---------- PASSAGE TO READ ----------

Figure 1. Experimental design at an exemplary load level of 3. In the baseline condition, target locations were presented from left to right. In the CBT condition, target blocks randomly changed their location. Duration of the target blocks was 1000 ms with a 1000 ms inter-stimulus interval. The encoding phase (stimulus presentation) was preceded by a pause of 2000 ms and followed by another pause of 1500–2500 ms (variable jitter). After that, participants were asked to reproduce the presented sequence by sequential button presses (retrieval phase). Available time for making responses was set to maximal 20,000 ms. After the final response, a fixcross was shown for the remaining time of the 20 s interval. (CBT, Corsi Block-Tapping test; ISI, inter-stimulus interval; ms, milliseconds; max., maximal).
Participants were asked to learn (encoding phase) and reproduce (retrieval phase) sequences of randomly presented target locations. Sequence length was varied between three (load 3), four (load 4), and five (load 5) locations in a row. In the baseline condition, all four target locations were presented from left to right. The chronological order of the different experimental conditions (baseline, load 3, load 4, load 5) was pseudorandomized. The sequence of presentation was equal for all participants. After the presentation of each sequence, participants were asked to reproduce this sequence by sequential button presses. Therefore, a keypad with four horizontally arranged buttons was designed. Each of these four buttons represented the corresponding block on the screen. As direct feedback for the participants (i.e., that they pressed one of the buttons), each button press was confirmed by a change of the respective block's color.
In the modified version of the Corsi task, four horizontally arranged blocks were displayed on the screen. Stimulus material consisted of four black blocks (RGB 0 0 0) on gray background (RGB 163 163 163). Target blocks were displayed in natural-red (RGB 255 0 0). Response blocks were black (RGB 0 0 0) and turned to yellow (RGB 255 255 0) at button press.
Phases, durations, onsets
Each trial of the CBT can be subdivided into two main phases: an encoding phase (stimulus presentation) and a retrieval phase (probe). The encoding phase started with the onset of the first target block of every sequence and ended 1000 milliseconds (ms) after the end of the last one. Duration of the target blocks was 1000 ms with a 1000 ms inter-stimulus interval. Due to different load levels (3, 4, 5), the length of the encoding phase varied between 6000, 8000, and 10,000 ms. Each encoding phase was preceded by a pause of 2000 ms in which only the four horizontal blocks were shown. The time interval between the end of the encoding phase and the beginning of the retrieval phase was varied between 1500 and 2500 ms (variable jitter; Amaro and Barker, 2006). During this time interval, only the four horizontal blocks were shown. Available time for making responses (retrieval phase) was set to 20,000 ms. The length of this time period was determined based on the results of behavioral measures outside the scanner that indicated how long subjects would need at most to reproduce a sequence of a certain length. The retrieval phase lasted until the time of the final response. For the remaining time of the 20 s interval, a fixcross was shown.

---------- RECORD EXCERPTS ----------

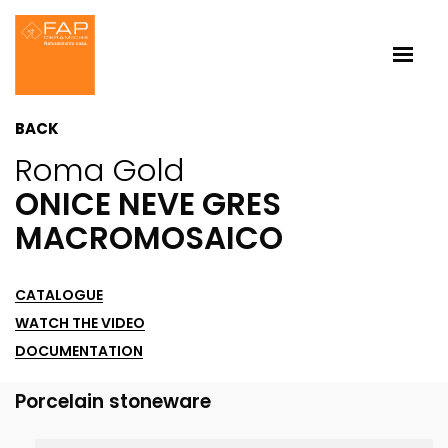
BACK
Roma Gold
ONICE NEVE GRES
MACROMOSAICO
CATALOGUE
WATCH THE VIDEO
DOCUMENTATION
Porcelain stoneware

----------

- [WHAT YOU WILL DO]:
1. Translate into Spanish this sentence from the Corsi task passage: "Each of these four buttons represented the corresponding block on the screen."
2. List every color that the Corsi task passage gives an RGB value for, together with that value.

- [ANSWER SET]:
1. Cada uno de estos cuatro botones representaba el bloque correspondiente en la pantalla.

2.
- Black: RGB 0 0 0
- Gray: RGB 163 163 163
- Natural-red: RGB 255 0 0
- Yellow: RGB 255 255 0